Yürüyüş yapmanın kalp rahatsızlıklarını yüzde 50 azaltabildiğini belirten Öztürk, “Kalp ve damar hastalıklarında, en önemli faktörlerin büyük bir kısmı düzeltildiğinde yüzde 80 önlenebiliyor. Fast food tarzı ve dondurulmuş gıdalar yerine taze besin ve meyvelerle beslenme daha önemlidir. Günde en az 10 bin adım yapılabilirse veya haftada 5 gün 30 dakikalık yürüyüş bile kardiyovasküler riski yüzde 50 azaltabiliyor. Tütün ürünleri, alkol ve benzeri içeceklerden uzak durmak gereklidir. Sosyal destek de önemlidir. Hem aile içi hem de çevreyle ilgili iletişim de çok önemlidir. Sosyal destekten yoksun olan insanlar daha çok kardiyovasküler risklere daha yatkın oluyorlar. Özellikle dijitalleşmeden dolayı insanlar daha çok içe kapanıyor. Bu hastalarda da sosyal destek az olduğu için stres artışı yaşanıyor. Bununla birlikte kalp damar hastalıklarında da ciddi bir artış yaşanmış oluyor. Covid-19 pandemisinden sonra insanlar eve kapandığı için egzersiz ve dengesiz beslenmeden dolayı obezitede, hem ülkemizde hem de dünyada çok ciddi düzeyde artış var.

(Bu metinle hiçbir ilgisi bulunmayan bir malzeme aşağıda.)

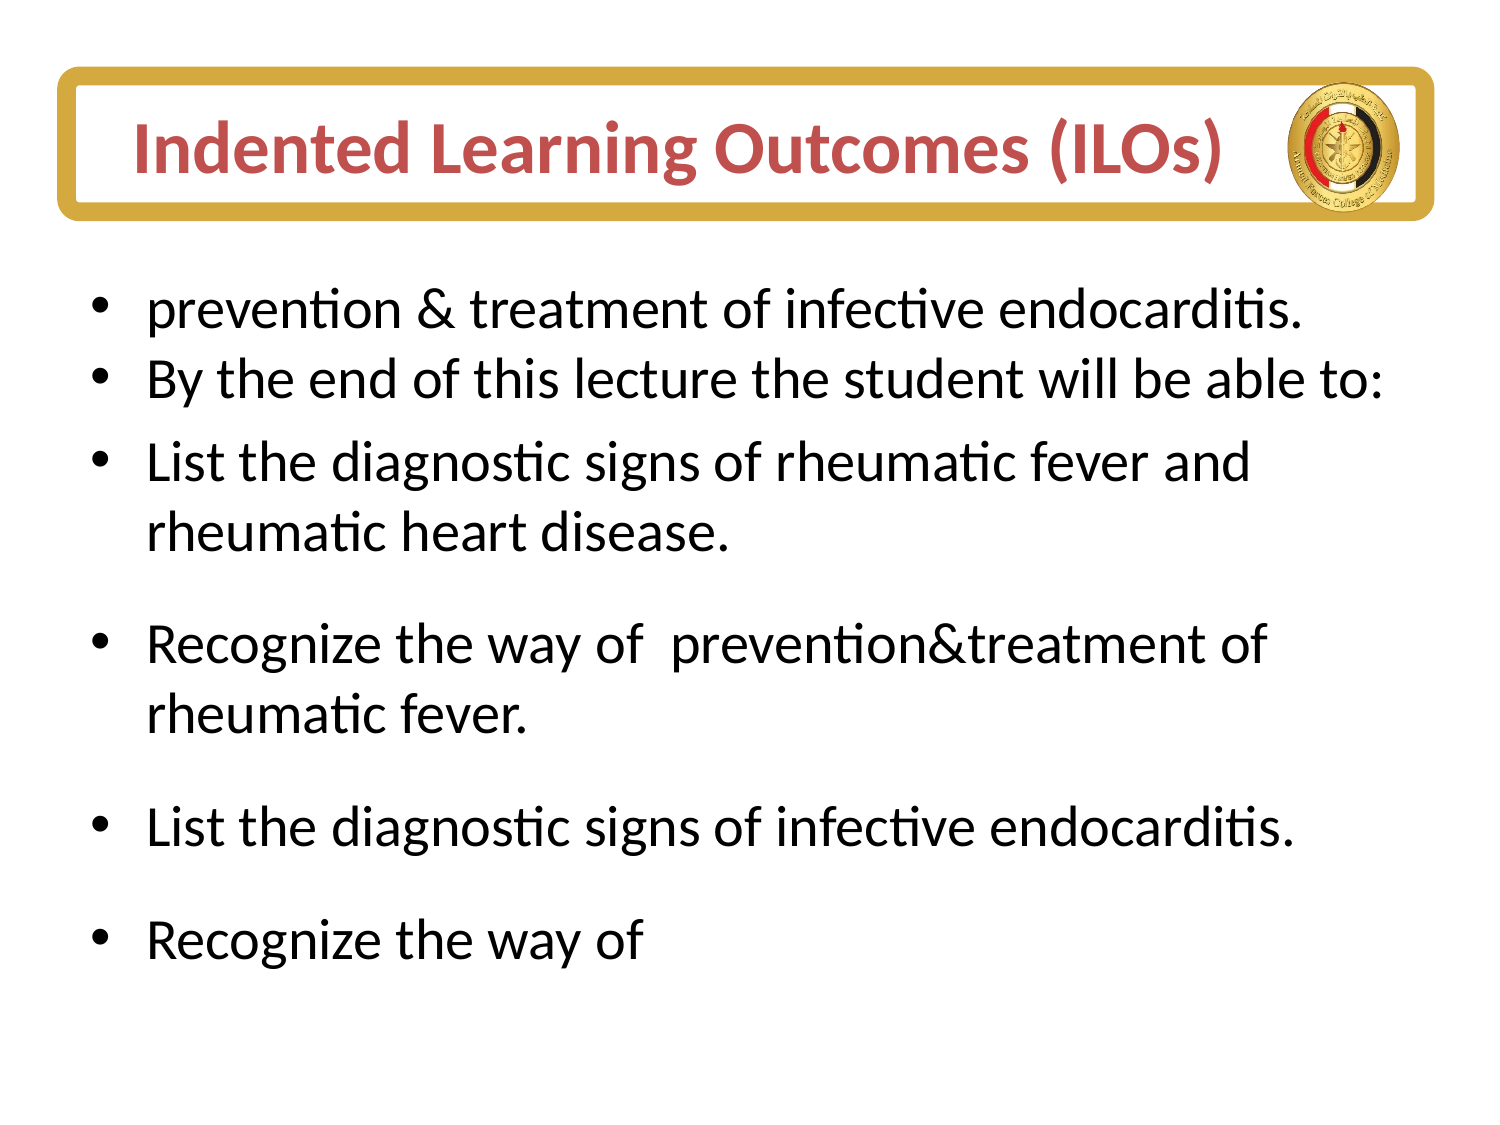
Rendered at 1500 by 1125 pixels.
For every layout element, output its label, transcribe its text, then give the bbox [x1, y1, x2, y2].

Bunlara bağlı olarak kalp ve damar hastalıklarında ciddi düzeyde artış oluştu. Yakın mesafelerde arabayla gitmek yerine yürümek gerekiyor. Asansörle çıkıp inmek yerine merdivenleri kullanmak daha mantıklı olur. Sofra tuzu özellikle karbonhidratlı besinlerden, katı ve doymuş yağlardan uzak durulması gerekiyor. Dijitalleşmenin getirdiği en önemli faktör ise strestir, uzak durmak gerekiyor. Stres arttıkça kalp ve damar hastalığı risklerinde ciddi düzeyde artış görülmektedir” diye konuştu.